Dependency engine in the machine agent
Menno Smits
menno.smits at canonical.com
Wed Mar 2 20:50:25 UTC 2016
Hi everyone,
One of the pieces of the puzzle required for model migrations was to get
all the workers in the machine agent running under the new dependency
engine framework. It will allow us to cleanly shut down workers so that a
model to migrated can settle to a stable, "read-only" mode. This has been a
major focus for team Onyx and Will.
If you're not sure what the dependency engine is all about, a good place to
start is Will's excellent documentation in the source tree:
https://github.com/juju/juju/blob/master/worker/dependency/doc.go
The tl;dr is that the dependency engine provides a framework where workers
are wrapped in a "manifold" which describes the resources the worker
depends on, a function to start the worker and (optionally) a function
which makes resources available to other manifolds/workers. In the context
of the dependency engine framework, a "resource" is any value that is
exported by a manifold for use by other manifolds.
All the manifolds for an agent are registered with a dependency engine
which then starts, stops and restarts workers based on the availability of
their configured inputs (i.e. dependencies) and worker behaviour (i.e. when
they exit and the errors they exit with).
One nice property of the dependency engine framework is that it makes it
very clear what a worker depends on and how it starts. The machine agent
has become a complex hierarchy of runners and workers with sometimes
non-obvious interactions between them. When the machine agent was younger
and simpler the "nested runners" architecture was elegant and appropriate,
but as more demands have been put on the machine agent it's become almost
unmanageable. Fixing this wasn't the main driver for moving the machine
agent to the dependency engine framework but it's been a side benefit.
The machine agent dependency engine work has also meant that code to set up
and start specific workers has been moved out of the machine agent itself
to worker-specific packages, meaning everything to do with a worker is
located together, and the machine agent's implementation is becoming
clearer and more concise. Testing of workers and the agent has also become
more straightforward and more robust.
So where are things now? Before Onyx started doing this work on the machine
agent, the unit agent was already completely converted to use the
dependency engine for its workers - a unit agent runs far fewer workers so
it was a good place to start. Much of the conversion work for the machine
agent has already landed in master and there's several feature branches at
varying levels of completion that cover most of the remaining work.

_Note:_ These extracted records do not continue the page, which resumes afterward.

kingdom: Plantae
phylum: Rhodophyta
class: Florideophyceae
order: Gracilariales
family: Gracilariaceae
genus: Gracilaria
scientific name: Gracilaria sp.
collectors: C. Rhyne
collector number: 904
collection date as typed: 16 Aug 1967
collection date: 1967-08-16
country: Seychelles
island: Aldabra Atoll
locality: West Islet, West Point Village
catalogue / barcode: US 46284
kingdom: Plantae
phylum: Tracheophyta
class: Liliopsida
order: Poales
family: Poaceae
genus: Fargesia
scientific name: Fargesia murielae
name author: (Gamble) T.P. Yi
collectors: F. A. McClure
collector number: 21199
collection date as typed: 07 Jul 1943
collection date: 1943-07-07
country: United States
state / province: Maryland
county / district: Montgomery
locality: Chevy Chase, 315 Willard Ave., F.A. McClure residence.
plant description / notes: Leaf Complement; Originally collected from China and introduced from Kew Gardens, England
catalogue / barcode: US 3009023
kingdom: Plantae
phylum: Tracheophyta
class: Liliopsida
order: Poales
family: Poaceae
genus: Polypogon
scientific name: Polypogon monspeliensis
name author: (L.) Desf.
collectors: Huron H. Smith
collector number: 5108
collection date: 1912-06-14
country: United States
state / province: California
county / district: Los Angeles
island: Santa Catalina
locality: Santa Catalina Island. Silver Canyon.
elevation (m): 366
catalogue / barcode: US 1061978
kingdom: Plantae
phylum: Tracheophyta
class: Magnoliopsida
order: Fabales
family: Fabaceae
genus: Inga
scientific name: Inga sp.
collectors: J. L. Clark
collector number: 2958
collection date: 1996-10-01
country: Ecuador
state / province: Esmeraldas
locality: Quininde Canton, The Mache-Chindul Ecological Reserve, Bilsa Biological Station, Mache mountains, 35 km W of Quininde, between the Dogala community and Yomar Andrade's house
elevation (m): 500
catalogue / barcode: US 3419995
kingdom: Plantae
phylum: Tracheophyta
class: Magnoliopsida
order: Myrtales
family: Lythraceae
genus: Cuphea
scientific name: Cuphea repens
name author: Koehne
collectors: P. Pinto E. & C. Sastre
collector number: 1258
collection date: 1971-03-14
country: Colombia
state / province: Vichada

Specifically the following areas have been converted:
- a manifold which manages the API connection
- most of the (many!) workers which depend on the API connection
- the base workers which manage a State instance (state servers only)
- some of the workers which depend on State
What does this mean for Juju developers? If you're adding a new worker to
the machine (or unit) agent you'll need to create a manifold for it and
integrate it with the agent's dependency engine. Similarly if you're making
changes to an existing worker, it's likely to have already been converted
so you'll need to understand how manifolds and the dependency engine work.
If you're not sure about something dependency engine related, please feel
free to ask Will, Jesse or me. There's an initial learning curve but it's
great once you get basic concepts straight. Aside from the docs (linked
above), there's also lots of examples to study. Any worker package you find
in the source with a manifold.go file has been converted.